The Liberal National Party candidate is Fiona Ward, a small business owner, former staffer to Mermaid Beach MP Ray Stevens and candidate for South Brisbane at the 2015 state election. Greens candidate Karen Anderson is manager of a legal practice, and ran in the Holland Park ward at the council election in March.
Always wondered how Rudd performed as local member.
I’d expect this seat to go back to “normality” at the election.
Labor should return the first on primary vote, and the Greens should rise to about 15% looking back at state and council results for the same areas.
Liam
Yes I would agree the Greens vote will go to 15%. However the area is gentrifying and it really is not the usual ALP voting haven it once was.

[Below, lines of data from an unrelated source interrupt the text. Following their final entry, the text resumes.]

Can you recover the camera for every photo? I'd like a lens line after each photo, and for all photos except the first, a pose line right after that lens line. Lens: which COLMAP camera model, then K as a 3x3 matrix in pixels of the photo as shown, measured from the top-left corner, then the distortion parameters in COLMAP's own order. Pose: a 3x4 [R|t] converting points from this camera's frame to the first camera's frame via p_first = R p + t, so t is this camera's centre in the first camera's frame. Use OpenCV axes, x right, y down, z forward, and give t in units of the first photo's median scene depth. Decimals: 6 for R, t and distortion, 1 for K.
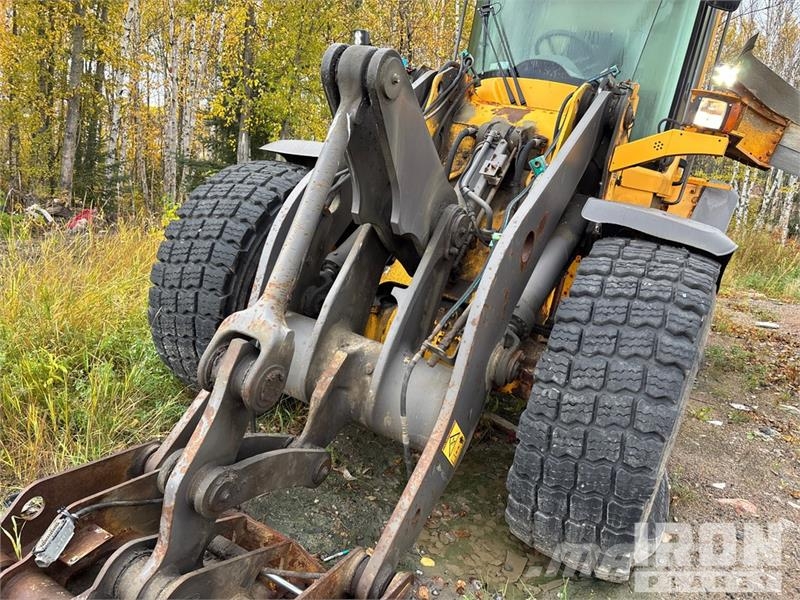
lens RADIAL K [[607.8, 0, 404.6], [0, 607.8, 300.7], [0, 0, 1]] dist [0.057101, -0.069642]
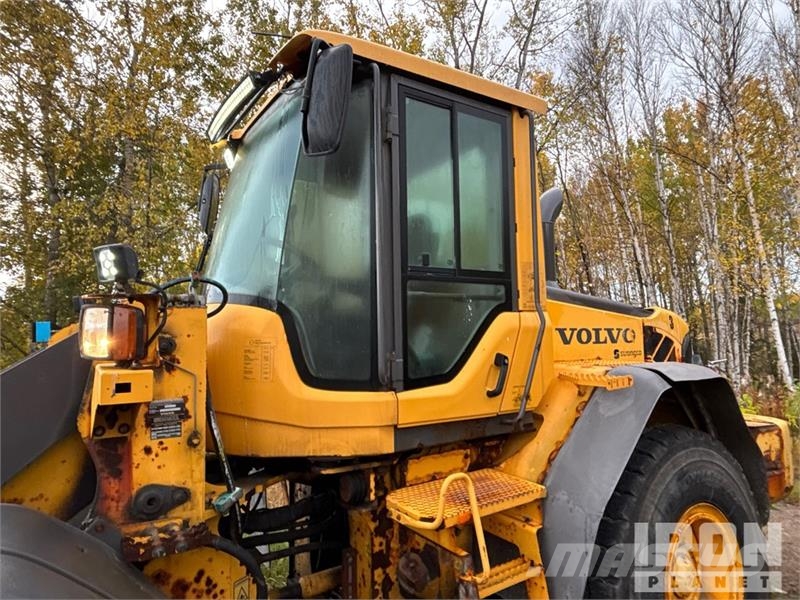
lens RADIAL K [[514.2, 0, 400.5], [0, 514.2, 290.7], [0, 0, 1]] dist [0.021408, -0.033299]
pose [[0.865579, -0.233768, -0.442860, 1.186961], [0.060344, 0.926601, -0.371174, -0.187512], [0.497123, 0.294557, 0.816153, 0.931115]]
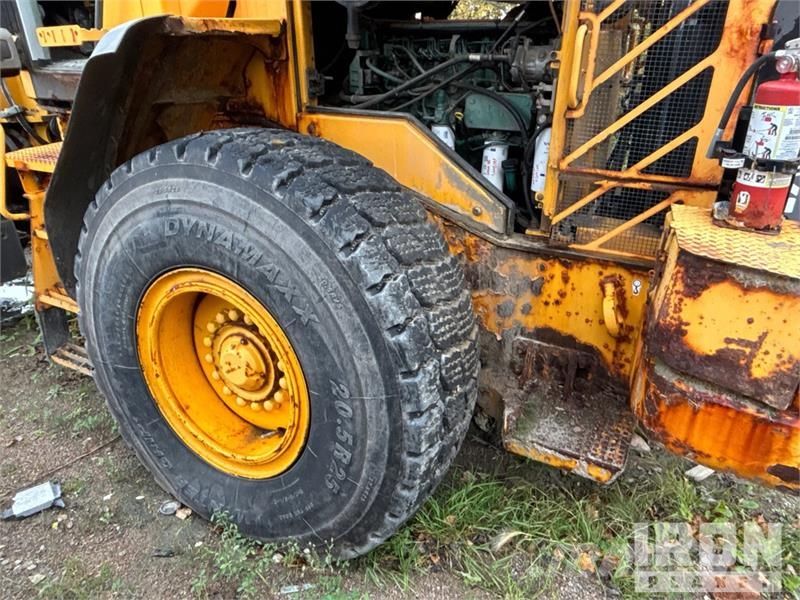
lens RADIAL K [[551.4, 0, 404.2], [0, 551.4, 294.6], [0, 0, 1]] dist [0.017876, -0.024197]
pose [[-0.002646, 0.257352, -0.966314, 1.821140], [-0.237908, 0.938410, 0.250572, -0.341065], [0.971284, 0.230556, 0.058743, 2.465862]]
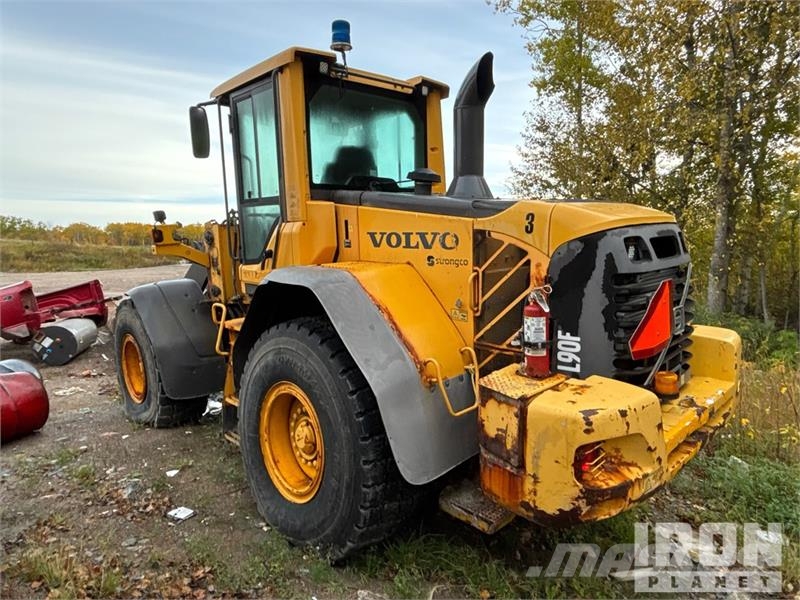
lens RADIAL K [[514.2, 0, 398.4], [0, 514.2, 292.1], [0, 0, 1]] dist [0.021408, -0.033299]
pose [[-0.318880, -0.050800, -0.946433, 2.318042], [-0.257286, 0.965707, 0.034852, -0.477821], [0.912206, 0.254617, -0.321014, 2.876291]]
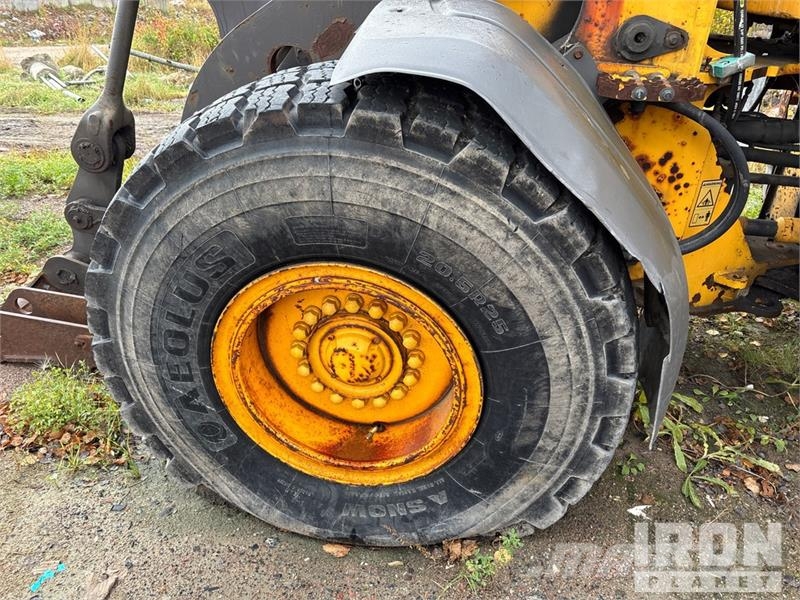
lens RADIAL K [[607.8, 0, 397.9], [0, 607.8, 303.4], [0, 0, 1]] dist [0.057101, -0.069642]
pose [[0.322908, 0.338664, -0.883763, 1.108255], [-0.199975, 0.937117, 0.286043, -0.065181], [0.925062, 0.084365, 0.370328, 0.960911]]
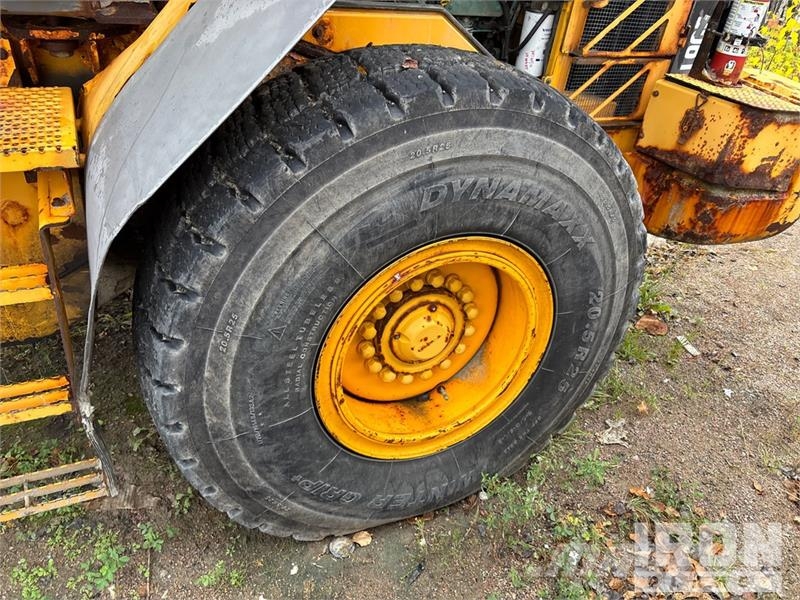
lens RADIAL K [[607.8, 0, 401.5], [0, 607.8, 297.6], [0, 0, 1]] dist [0.057101, -0.069642]
pose [[0.797385, 0.267853, -0.540770, 1.452447], [-0.117343, 0.947815, 0.296442, -0.256629], [0.591953, -0.172922, 0.787204, 1.709624]]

West End is obviously greens territory and this will spread down towards Greenslopes, Holland Park. Morningside is still mixed byt it is becomingthe haven of the super rich or at least super rich wannabes.
Based on the BCC elections the Greens vote is already higher than that and I suspect the momentum from the unexpected Gabba win will help push that too. I’m calling:
LNP: 42
LAB: 36
GRN: 22
It’s fascinating to watch the Greening of inner Brisbane; a phenomena which extends across the river from West End, the Gabba, Annerley and Dutton Park through to Paddington, Bardon and Auchenflower.
This influence and the splitting effect it was having on the ALP vote in Queensland explains Labor’s recent deft move to reintroduce compulsory preferential voting (on the tail of the LNP’s expansion of parliamentary seats). Clearly this was designed to save deputy premier and member for South Brisbane, Jackie Trad, from a potential defeat at the hands of Greens voters exhausting their ballot at number 1.
The obvious difference federally is compulsory preferential voting (not in existence at BCC elections). Butler has worked the electorate well in her time as local member – she displays her Left credentials very well for the western end of the electorate, but moderates that with her lawyer credentials which play out well in the eastern end of the electorate. She has an army of supporters who would sacrifice their first born if it meant returning her to parliament.
So while the western and eastern ends appear to be growing further apart (Green v. Blue) the unifying thread is that the electorate as a whole is increasingly urbane, Gen-X and Y, young families and professional. It is aspirational but socially progressive – exactly like Butler and I think this is probably what eventually worked against Glasson in his two attempts at winning the seat.